**Available records**:
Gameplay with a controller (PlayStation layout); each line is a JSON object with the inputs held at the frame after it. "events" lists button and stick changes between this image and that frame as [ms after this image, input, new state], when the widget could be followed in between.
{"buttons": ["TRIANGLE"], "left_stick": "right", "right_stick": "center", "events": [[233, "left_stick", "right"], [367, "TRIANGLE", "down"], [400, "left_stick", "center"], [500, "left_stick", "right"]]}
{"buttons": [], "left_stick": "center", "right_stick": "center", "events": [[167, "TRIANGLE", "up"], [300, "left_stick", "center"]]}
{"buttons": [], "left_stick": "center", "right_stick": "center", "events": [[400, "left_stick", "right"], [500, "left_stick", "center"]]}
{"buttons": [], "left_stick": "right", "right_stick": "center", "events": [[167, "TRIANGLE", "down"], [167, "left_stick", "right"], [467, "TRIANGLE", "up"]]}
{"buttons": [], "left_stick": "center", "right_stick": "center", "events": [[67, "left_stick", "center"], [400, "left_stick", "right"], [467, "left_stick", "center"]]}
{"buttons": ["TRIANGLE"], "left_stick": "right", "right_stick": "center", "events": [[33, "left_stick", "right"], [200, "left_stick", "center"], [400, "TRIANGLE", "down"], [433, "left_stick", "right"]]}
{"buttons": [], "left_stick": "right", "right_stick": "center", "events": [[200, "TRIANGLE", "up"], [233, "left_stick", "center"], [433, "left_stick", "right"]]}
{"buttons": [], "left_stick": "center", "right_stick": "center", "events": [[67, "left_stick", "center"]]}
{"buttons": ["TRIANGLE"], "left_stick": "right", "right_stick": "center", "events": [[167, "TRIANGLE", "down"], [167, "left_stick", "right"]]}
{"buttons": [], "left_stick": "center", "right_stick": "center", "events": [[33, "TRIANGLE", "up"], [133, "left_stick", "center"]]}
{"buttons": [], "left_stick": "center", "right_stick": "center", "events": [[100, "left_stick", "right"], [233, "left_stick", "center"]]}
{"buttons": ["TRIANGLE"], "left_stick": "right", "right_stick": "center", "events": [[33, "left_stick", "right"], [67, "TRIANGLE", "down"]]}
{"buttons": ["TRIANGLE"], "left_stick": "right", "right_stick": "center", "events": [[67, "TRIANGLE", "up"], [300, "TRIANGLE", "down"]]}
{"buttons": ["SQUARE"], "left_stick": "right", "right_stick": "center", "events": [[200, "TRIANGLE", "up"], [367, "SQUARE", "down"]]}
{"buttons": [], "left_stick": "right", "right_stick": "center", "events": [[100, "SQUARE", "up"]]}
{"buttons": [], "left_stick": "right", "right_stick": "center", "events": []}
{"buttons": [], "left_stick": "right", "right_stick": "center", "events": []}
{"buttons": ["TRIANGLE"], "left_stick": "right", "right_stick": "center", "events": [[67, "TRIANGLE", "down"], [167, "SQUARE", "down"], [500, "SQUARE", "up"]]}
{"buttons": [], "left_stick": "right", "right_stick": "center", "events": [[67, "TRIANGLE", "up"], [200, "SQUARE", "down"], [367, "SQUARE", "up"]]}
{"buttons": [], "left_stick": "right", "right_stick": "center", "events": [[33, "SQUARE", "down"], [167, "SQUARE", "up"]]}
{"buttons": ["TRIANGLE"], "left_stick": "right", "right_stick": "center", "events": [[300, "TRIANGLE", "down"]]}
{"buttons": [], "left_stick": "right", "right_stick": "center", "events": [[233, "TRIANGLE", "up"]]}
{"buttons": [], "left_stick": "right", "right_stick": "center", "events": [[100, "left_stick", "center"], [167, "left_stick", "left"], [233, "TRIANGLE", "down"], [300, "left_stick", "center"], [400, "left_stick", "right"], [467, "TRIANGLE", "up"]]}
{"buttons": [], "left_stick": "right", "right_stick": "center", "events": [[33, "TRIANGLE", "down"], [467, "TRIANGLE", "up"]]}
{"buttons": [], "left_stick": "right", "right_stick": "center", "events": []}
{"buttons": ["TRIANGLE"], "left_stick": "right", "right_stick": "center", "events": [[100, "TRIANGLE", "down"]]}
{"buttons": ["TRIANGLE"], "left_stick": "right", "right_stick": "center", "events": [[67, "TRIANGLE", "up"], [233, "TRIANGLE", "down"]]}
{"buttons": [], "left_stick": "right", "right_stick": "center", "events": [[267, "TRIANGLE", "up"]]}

**Work request**:
Set down each record again, exactly as written.

**Solution to the problem**:
Gameplay with a controller (PlayStation layout); each line is a JSON object with the inputs held at the frame after it. "events" lists button and stick changes between this image and that frame as [ms after this image, input, new state], when the widget could be followed in between.
{"buttons": ["TRIANGLE"], "left_stick": "right", "right_stick": "center", "events": [[233, "left_stick", "right"], [367, "TRIANGLE", "down"], [400, "left_stick", "center"], [500, "left_stick", "right"]]}
{"buttons": [], "left_stick": "center", "right_stick": "center", "events": [[167, "TRIANGLE", "up"], [300, "left_stick", "center"]]}
{"buttons": [], "left_stick": "center", "right_stick": "center", "events": [[400, "left_stick", "right"], [500, "left_stick", "center"]]}
{"buttons": [], "left_stick": "right", "right_stick": "center", "events": [[167, "TRIANGLE", "down"], [167, "left_stick", "right"], [467, "TRIANGLE", "up"]]}
{"buttons": [], "left_stick": "center", "right_stick": "center", "events": [[67, "left_stick", "center"], [400, "left_stick", "right"], [467, "left_stick", "center"]]}
{"buttons": ["TRIANGLE"], "left_stick": "right", "right_stick": "center", "events": [[33, "left_stick", "right"], [200, "left_stick", "center"], [400, "TRIANGLE", "down"], [433, "left_stick", "right"]]}
{"buttons": [], "left_stick": "right", "right_stick": "center", "events": [[200, "TRIANGLE", "up"], [233, "left_stick", "center"], [433, "left_stick", "right"]]}
{"buttons": [], "left_stick": "center", "right_stick": "center", "events": [[67, "left_stick", "center"]]}
{"buttons": ["TRIANGLE"], "left_stick": "right", "right_stick": "center", "events": [[167, "TRIANGLE", "down"], [167, "left_stick", "right"]]}
{"buttons": [], "left_stick": "center", "right_stick": "center", "events": [[33, "TRIANGLE", "up"], [133, "left_stick", "center"]]}
{"buttons": [], "left_stick": "center", "right_stick": "center", "events": [[100, "left_stick", "right"], [233, "left_stick", "center"]]}
{"buttons": ["TRIANGLE"], "left_stick": "right", "right_stick": "center", "events": [[33, "left_stick", "right"], [67, "TRIANGLE", "down"]]}
{"buttons": ["TRIANGLE"], "left_stick": "right", "right_stick": "center", "events": [[67, "TRIANGLE", "up"], [300, "TRIANGLE", "down"]]}
{"buttons": ["SQUARE"], "left_stick": "right", "right_stick": "center", "events": [[200, "TRIANGLE", "up"], [367, "SQUARE", "down"]]}
{"buttons": [], "left_stick": "right", "right_stick": "center", "events": [[100, "SQUARE", "up"]]}
{"buttons": [], "left_stick": "right", "right_stick": "center", "events": []}
{"buttons": [], "left_stick": "right", "right_stick": "center", "events": []}
{"buttons": ["TRIANGLE"], "left_stick": "right", "right_stick": "center", "events": [[67, "TRIANGLE", "down"], [167, "SQUARE", "down"], [500, "SQUARE", "up"]]}
{"buttons": [], "left_stick": "right", "right_stick": "center", "events": [[67, "TRIANGLE", "up"], [200, "SQUARE", "down"], [367, "SQUARE", "up"]]}
{"buttons": [], "left_stick": "right", "right_stick": "center", "events": [[33, "SQUARE", "down"], [167, "SQUARE", "up"]]}
{"buttons": ["TRIANGLE"], "left_stick": "right", "right_stick": "center", "events": [[300, "TRIANGLE", "down"]]}
{"buttons": [], "left_stick": "right", "right_stick": "center", "events": [[233, "TRIANGLE", "up"]]}
{"buttons": [], "left_stick": "right", "right_stick": "center", "events": [[100, "left_stick", "center"], [167, "left_stick", "left"], [233, "TRIANGLE", "down"], [300, "left_stick", "center"], [400, "left_stick", "right"], [467, "TRIANGLE", "up"]]}
{"buttons": [], "left_stick": "right", "right_stick": "center", "events": [[33, "TRIANGLE", "down"], [467, "TRIANGLE", "up"]]}
{"buttons": [], "left_stick": "right", "right_stick": "center", "events": []}
{"buttons": ["TRIANGLE"], "left_stick": "right", "right_stick": "center", "events": [[100, "TRIANGLE", "down"]]}
{"buttons": ["TRIANGLE"], "left_stick": "right", "right_stick": "center", "events": [[67, "TRIANGLE", "up"], [233, "TRIANGLE", "down"]]}
{"buttons": [], "left_stick": "right", "right_stick": "center", "events": [[267, "TRIANGLE", "up"]]}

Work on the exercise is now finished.